- La Cour de cassation a récemment entériné la prescription du meurtre de Marie-Thérèse Bonfanti, bien qu’un voisin a avoué en 2022 l’avoir étranglée en 1986.
- Dimanche sur LCI, le garde des Sceaux, Gérald Darmanin, s’est dit favorable à l’imprescriptibilité des crimes de sang.
- La sœur de Marie-Thérèse Bonfanti, une autre proche de victime et une avocate réagissent dans ce reportage du 20H de TF1.
Suivez la couverture complète
Le 20H
Gérald Darmanin ne souhaite pas « revenir sur la prescription en général »
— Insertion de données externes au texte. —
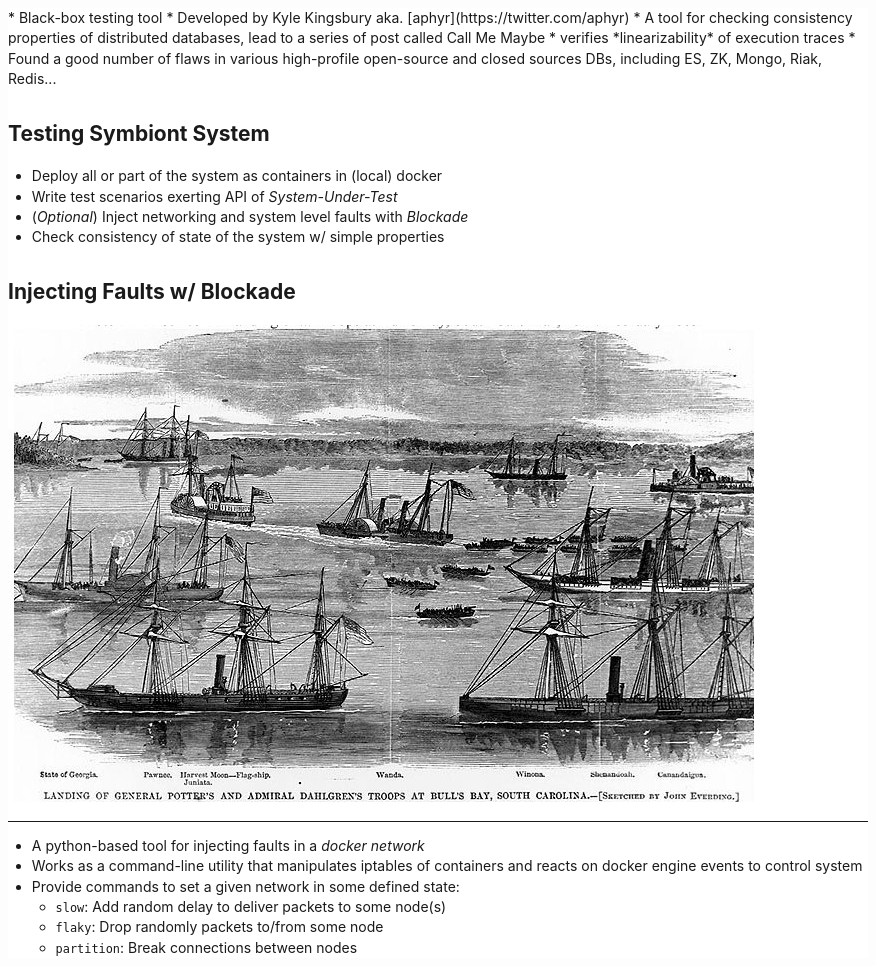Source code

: <div class="notes">
* Black-box testing tool
* Developed by Kyle Kingsbury aka. [aphyr](https://twitter.com/aphyr)
* A tool for checking consistency properties of distributed databases, lead to a series of post called Call Me Maybe
* verifies *linearizability* of execution traces
* Found a good number of flaws in various high-profile open-source and closed sources DBs, including ES, ZK, Mongo, Riak, Redis...
</div>

## Testing Symbiont System

* Deploy all or part of the system as containers in (local) docker
* Write test scenarios exerting API of _System-Under-Test_
* (_Optional_) Inject networking and system level faults with _Blockade_
* Check consistency of state of the system w/ simple properties

## Injecting Faults w/ Blockade

![](/images/blockade.jpg)

------


* A python-based tool for injecting faults in a _docker network_
* Works as a command-line utility that manipulates iptables of containers and reacts on docker engine events to control system
* Provide commands to set a given network in some defined state:
    * `slow`: Add random delay to deliver packets to some node(s)
    * `flaky`: Drop randomly packets to/from some node
    * `partition`: Break connections between nodes
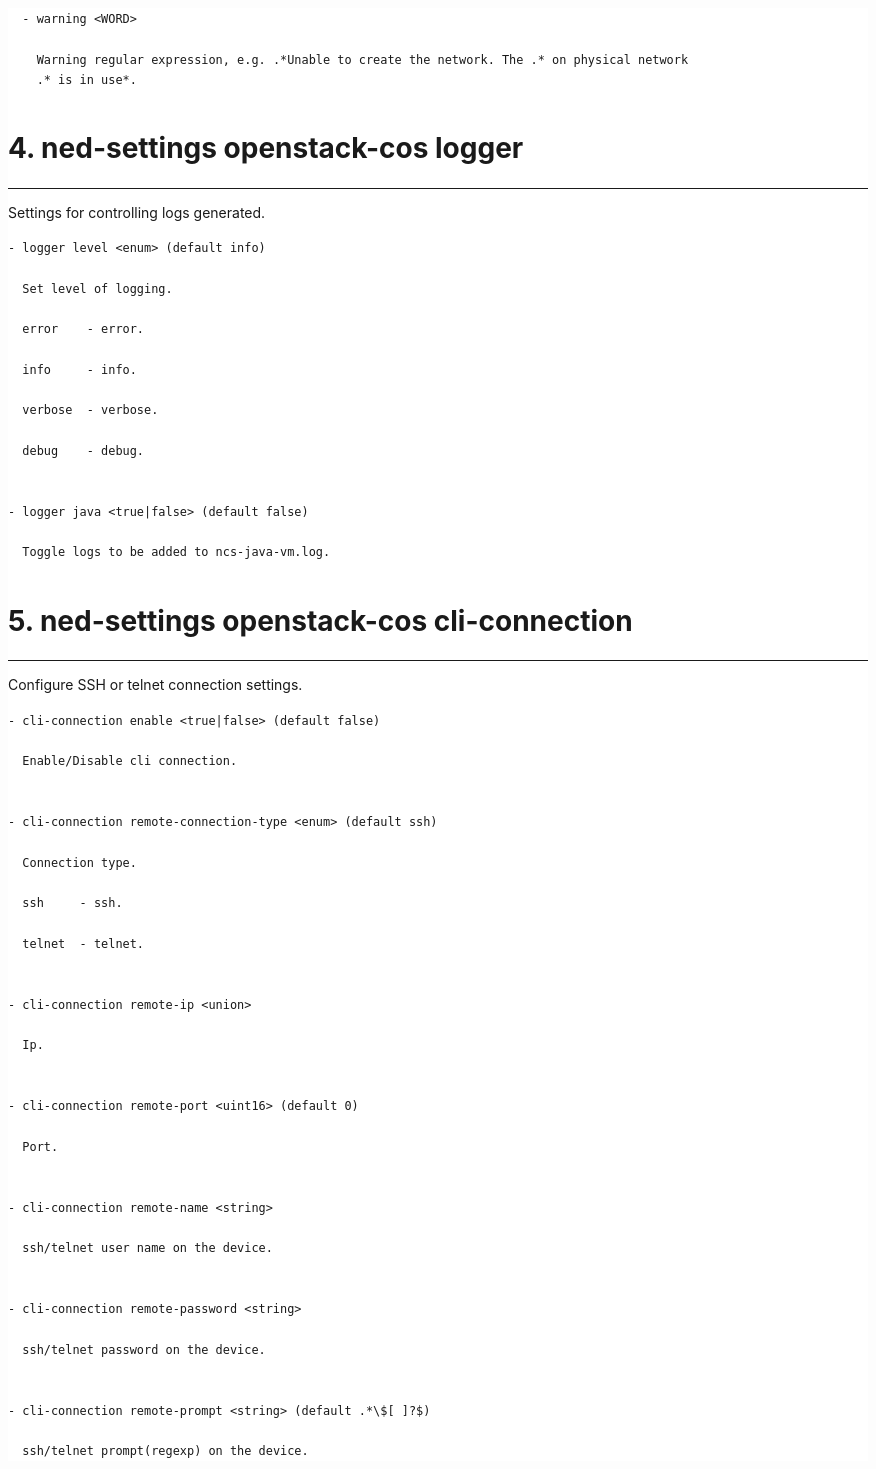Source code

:       - warning <WORD>

        Warning regular expression, e.g. .*Unable to create the network. The .* on physical network
        .* is in use*.


# 4. ned-settings openstack-cos logger
--------------------------------------

  Settings for controlling logs generated.


    - logger level <enum> (default info)

      Set level of logging.

      error    - error.

      info     - info.

      verbose  - verbose.

      debug    - debug.


    - logger java <true|false> (default false)

      Toggle logs to be added to ncs-java-vm.log.


# 5. ned-settings openstack-cos cli-connection
----------------------------------------------

  Configure SSH or telnet connection settings.


    - cli-connection enable <true|false> (default false)

      Enable/Disable cli connection.


    - cli-connection remote-connection-type <enum> (default ssh)

      Connection type.

      ssh     - ssh.

      telnet  - telnet.


    - cli-connection remote-ip <union>

      Ip.


    - cli-connection remote-port <uint16> (default 0)

      Port.


    - cli-connection remote-name <string>

      ssh/telnet user name on the device.


    - cli-connection remote-password <string>

      ssh/telnet password on the device.


    - cli-connection remote-prompt <string> (default .*\$[ ]?$)

      ssh/telnet prompt(regexp) on the device.


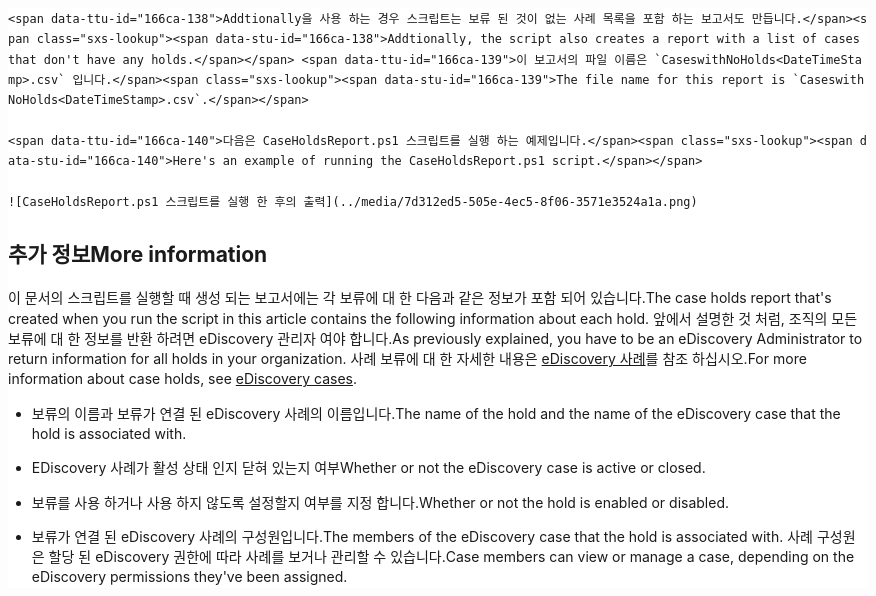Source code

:     <span data-ttu-id="166ca-138">Addtionally을 사용 하는 경우 스크립트는 보류 된 것이 없는 사례 목록을 포함 하는 보고서도 만듭니다.</span><span class="sxs-lookup"><span data-stu-id="166ca-138">Addtionally, the script also creates a report with a list of cases that don't have any holds.</span></span> <span data-ttu-id="166ca-139">이 보고서의 파일 이름은 `CaseswithNoHolds<DateTimeStamp>.csv` 입니다.</span><span class="sxs-lookup"><span data-stu-id="166ca-139">The file name for this report is `CaseswithNoHolds<DateTimeStamp>.csv`.</span></span>
    
    <span data-ttu-id="166ca-140">다음은 CaseHoldsReport.ps1 스크립트를 실행 하는 예제입니다.</span><span class="sxs-lookup"><span data-stu-id="166ca-140">Here's an example of running the CaseHoldsReport.ps1 script.</span></span> 
    
    ![CaseHoldsReport.ps1 스크립트를 실행 한 후의 출력](../media/7d312ed5-505e-4ec5-8f06-3571e3524a1a.png)
  
## <a name="more-information"></a><span data-ttu-id="166ca-142">추가 정보</span><span class="sxs-lookup"><span data-stu-id="166ca-142">More information</span></span>

<span data-ttu-id="166ca-143">이 문서의 스크립트를 실행할 때 생성 되는 보고서에는 각 보류에 대 한 다음과 같은 정보가 포함 되어 있습니다.</span><span class="sxs-lookup"><span data-stu-id="166ca-143">The case holds report that's created when you run the script in this article contains the following information about each hold.</span></span> <span data-ttu-id="166ca-144">앞에서 설명한 것 처럼, 조직의 모든 보류에 대 한 정보를 반환 하려면 eDiscovery 관리자 여야 합니다.</span><span class="sxs-lookup"><span data-stu-id="166ca-144">As previously explained, you have to be an eDiscovery Administrator to return information for all holds in your organization.</span></span> <span data-ttu-id="166ca-145">사례 보류에 대 한 자세한 내용은 [eDiscovery 사례](ediscovery-cases.md)를 참조 하십시오.</span><span class="sxs-lookup"><span data-stu-id="166ca-145">For more information about case holds, see [eDiscovery cases](ediscovery-cases.md).</span></span>
  
  - <span data-ttu-id="166ca-146">보류의 이름과 보류가 연결 된 eDiscovery 사례의 이름입니다.</span><span class="sxs-lookup"><span data-stu-id="166ca-146">The name of the hold and the name of the eDiscovery case that the hold is associated with.</span></span>
    
  - <span data-ttu-id="166ca-147">EDiscovery 사례가 활성 상태 인지 닫혀 있는지 여부</span><span class="sxs-lookup"><span data-stu-id="166ca-147">Whether or not the eDiscovery case is active or closed.</span></span>
    
  - <span data-ttu-id="166ca-148">보류를 사용 하거나 사용 하지 않도록 설정할지 여부를 지정 합니다.</span><span class="sxs-lookup"><span data-stu-id="166ca-148">Whether or not the hold is enabled or disabled.</span></span>
    
  - <span data-ttu-id="166ca-149">보류가 연결 된 eDiscovery 사례의 구성원입니다.</span><span class="sxs-lookup"><span data-stu-id="166ca-149">The members of the eDiscovery case that the hold is associated with.</span></span> <span data-ttu-id="166ca-150">사례 구성원은 할당 된 eDiscovery 권한에 따라 사례를 보거나 관리할 수 있습니다.</span><span class="sxs-lookup"><span data-stu-id="166ca-150">Case members can view or manage a case, depending on the eDiscovery permissions they've been assigned.</span></span>
    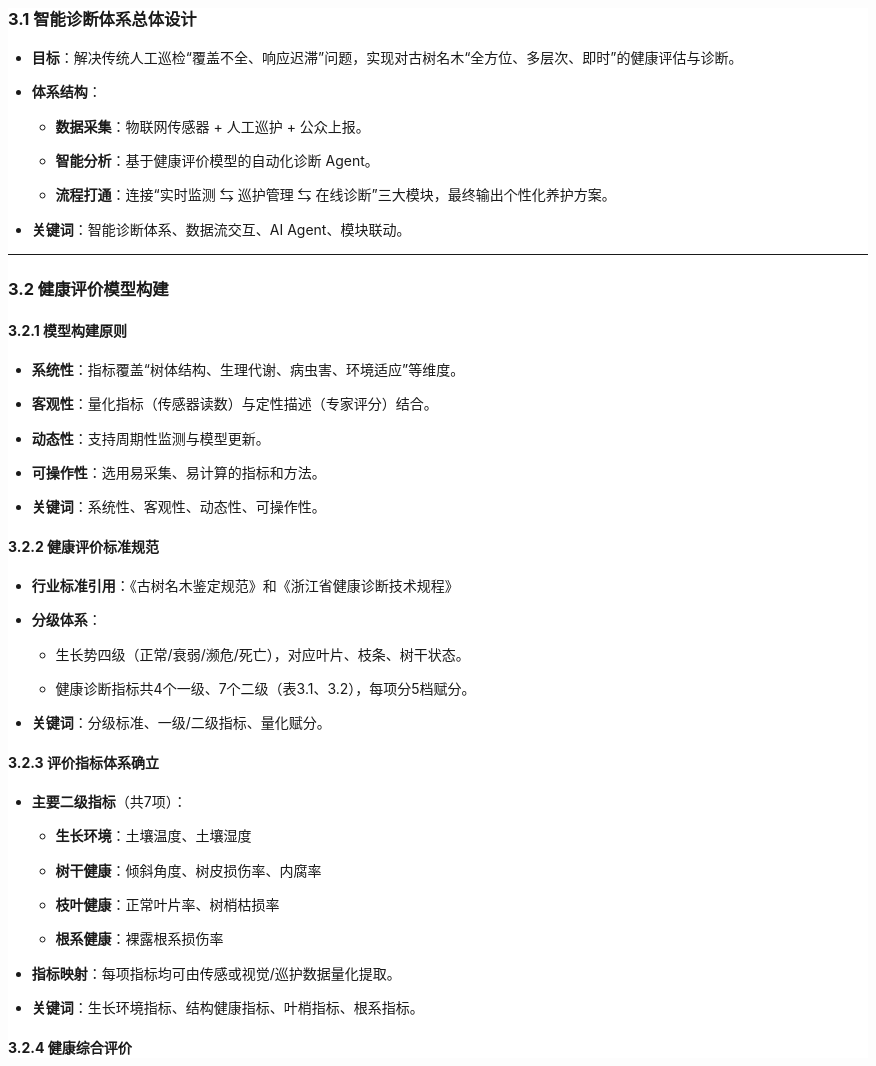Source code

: 
### 3.1 智能诊断体系总体设计

- **目标**：解决传统人工巡检“覆盖不全、响应迟滞”问题，实现对古树名木“全方位、多层次、即时”的健康评估与诊断。
    
- **体系结构**：
    
    - **数据采集**：物联网传感器 + 人工巡护 + 公众上报。
        
    - **智能分析**：基于健康评价模型的自动化诊断 Agent。
        
    - **流程打通**：连接“实时监测 ⇆ 巡护管理 ⇆ 在线诊断”三大模块，最终输出个性化养护方案。
        
- **关键词**：智能诊断体系、数据流交互、AI Agent、模块联动。
    

---

### 3.2 健康评价模型构建

#### 3.2.1 模型构建原则

- **系统性**：指标覆盖“树体结构、生理代谢、病虫害、环境适应”等维度。
    
- **客观性**：量化指标（传感器读数）与定性描述（专家评分）结合。
    
- **动态性**：支持周期性监测与模型更新。
    
- **可操作性**：选用易采集、易计算的指标和方法。
    
- **关键词**：系统性、客观性、动态性、可操作性。
    

#### 3.2.2 健康评价标准规范

- **行业标准引用**：《古树名木鉴定规范》和《浙江省健康诊断技术规程》
    
- **分级体系**：
    
    - 生长势四级（正常/衰弱/濒危/死亡），对应叶片、枝条、树干状态。
        
    - 健康诊断指标共4个一级、7个二级（表3.1、3.2），每项分5档赋分。
        
- **关键词**：分级标准、一级/二级指标、量化赋分。
    

#### 3.2.3 评价指标体系确立

- **主要二级指标**（共7项）：
    
    - **生长环境**：土壤温度、土壤湿度
        
    - **树干健康**：倾斜角度、树皮损伤率、内腐率
        
    - **枝叶健康**：正常叶片率、树梢枯损率
        
    - **根系健康**：裸露根系损伤率
        
- **指标映射**：每项指标均可由传感或视觉/巡护数据量化提取。
    
- **关键词**：生长环境指标、结构健康指标、叶梢指标、根系指标。
    

#### 3.2.4 健康综合评价
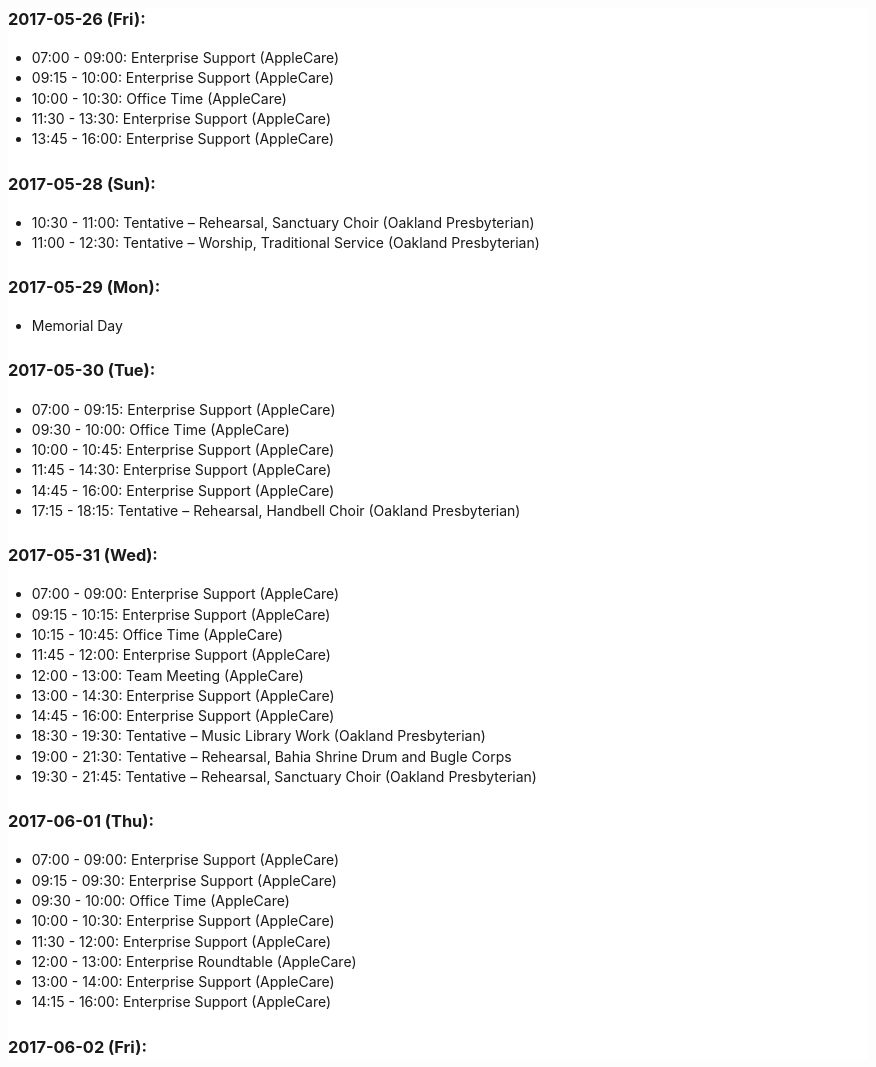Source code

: ### 2017-05-26 (Fri):

* 07:00 - 09:00: Enterprise Support (AppleCare)
* 09:15 - 10:00: Enterprise Support (AppleCare)
* 10:00 - 10:30: Office Time (AppleCare)
* 11:30 - 13:30: Enterprise Support (AppleCare)
* 13:45 - 16:00: Enterprise Support (AppleCare)

### 2017-05-28 (Sun):

* 10:30 - 11:00: Tentative – Rehearsal, Sanctuary Choir (Oakland Presbyterian)
* 11:00 - 12:30: Tentative – Worship, Traditional Service (Oakland Presbyterian)

### 2017-05-29 (Mon):

* Memorial Day

### 2017-05-30 (Tue):

* 07:00 - 09:15: Enterprise Support (AppleCare)
* 09:30 - 10:00: Office Time (AppleCare)
* 10:00 - 10:45: Enterprise Support (AppleCare)
* 11:45 - 14:30: Enterprise Support (AppleCare)
* 14:45 - 16:00: Enterprise Support (AppleCare)
* 17:15 - 18:15: Tentative – Rehearsal, Handbell Choir (Oakland Presbyterian)

### 2017-05-31 (Wed):

* 07:00 - 09:00: Enterprise Support (AppleCare)
* 09:15 - 10:15: Enterprise Support (AppleCare)
* 10:15 - 10:45: Office Time (AppleCare)
* 11:45 - 12:00: Enterprise Support (AppleCare)
* 12:00 - 13:00: Team Meeting (AppleCare)
* 13:00 - 14:30: Enterprise Support (AppleCare)
* 14:45 - 16:00: Enterprise Support (AppleCare)
* 18:30 - 19:30: Tentative – Music Library Work (Oakland Presbyterian)
* 19:00 - 21:30: Tentative – Rehearsal, Bahia Shrine Drum and Bugle Corps
* 19:30 - 21:45: Tentative – Rehearsal, Sanctuary Choir (Oakland Presbyterian)

### 2017-06-01 (Thu):

* 07:00 - 09:00: Enterprise Support (AppleCare)
* 09:15 - 09:30: Enterprise Support (AppleCare)
* 09:30 - 10:00: Office Time (AppleCare)
* 10:00 - 10:30: Enterprise Support (AppleCare)
* 11:30 - 12:00: Enterprise Support (AppleCare)
* 12:00 - 13:00: Enterprise Roundtable (AppleCare)
* 13:00 - 14:00: Enterprise Support (AppleCare)
* 14:15 - 16:00: Enterprise Support (AppleCare)

### 2017-06-02 (Fri):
. Mais tout de même, le ministre de la Justice, six mois après s’être dit « favorable à
l’imprescriptibilité des crimes commis contre les mineurs
«
, s’est dit, ce dimanche 25 janvier sur LCI, « personnellement favorable à
mettre fin à la prescription pour les crimes de sang
«
, c’est-à-dire les assassinats, les meurtres et les homicides, pour lesquels le délai demeure de vingt ans. Le garde des Sceaux était alors interrogé sur le dossier Bonfanti, dont la Cour de cassation a récemment entériné la prescription, malgré les aveux du principal suspect en 2022, soit trente-six ans après les faits. Lequel ne sera donc jamais jugé pour meurtre. Qu’en pensent les principaux concernés ?
« Malheureusement, même si la loi évolue, elle ne changera rien pour nous. Toutefois, on soutient les autres familles qui, comme nous, combattent »
, répond, interrogée par TF1 dans le reportage du JT de 20H visible en tête de cet article, Silvana Saia, la grande sœur de Marie-Thérèse Bonfanti, portée disparue depuis 1986. Pour elle, la notion même de prescription, s’agissant de telles affaires, n’a pas de sens. « Ça revient à pardonner quelqu’un de ses actes. Je ne dirais pas qu’il est innocenté, mais presque. Il n’est plus poursuivi pour quoi que ce soit. Alors qu’il a commis un crime ! »
, insiste-t-elle.
Il convient cependant de préciser que ce délai varie d’un dossier à un autre. Prenons le cas d’un homicide commis en 2000 : en théorie, il serait prescrit en 2020, mais il suffirait qu’une perquisition, par exemple, soit menée en 2010 (cela vaut en fait pour n’importe quel acte d’enquête), pour faire repartir le compteur à zéro, donc, en l’occurrence, porter la prescription à 2030.
Une subtilité juridique qui a son importance. Férouze Bendouiou, sœur de Charazed Bendouiou, portée disparue depuis 1987, en témoigne : « Cela fait plusieurs décennies que le dossier est ouvert, fermé, ouvert, fermé… Comme il y a ce spectre de la prescription, cela nous oblige à chaque fois à nous battre, à trouver des éléments pour faire ‘sauter’ cette prescription. »
Gérald Darmanin justifiait dimanche sa prise de position en évoquant « des technologies qui nous aideront demain et après-demain à remonter plus vite, plus vieux dans le temps »
. Et, de fait, aujourd’hui, les progrès de la police scientifique permettent déjà d’identifier un auteur au bout de trente ou trente-cinq ans, grâce à l’ADN, ce qui n’était pas possible au XXe siècle.
Il n’empêche. Pour Me Olivia Ronen, avocate en droit pénal au Barreau de Paris, l’imprescriptibilité est une fausse bonne idée. « Dans la majorité des cas, la prescription s’applique parce qu’il y a un dépérissement des preuves. Parce que la mémoire des témoins, des parties civiles et de toutes les personnes qui sont protagonistes d’un dossier, s’altère. Et parce que, de fait, l’allongement des délais de prescription rend les dossiers de plus en plus impalpables et extrêmement difficiles à juger »
, plaide-t-elle. Pour l’heure, aujourd’hui en droit français, seuls les crimes contre l’humanité sont imprescriptibles.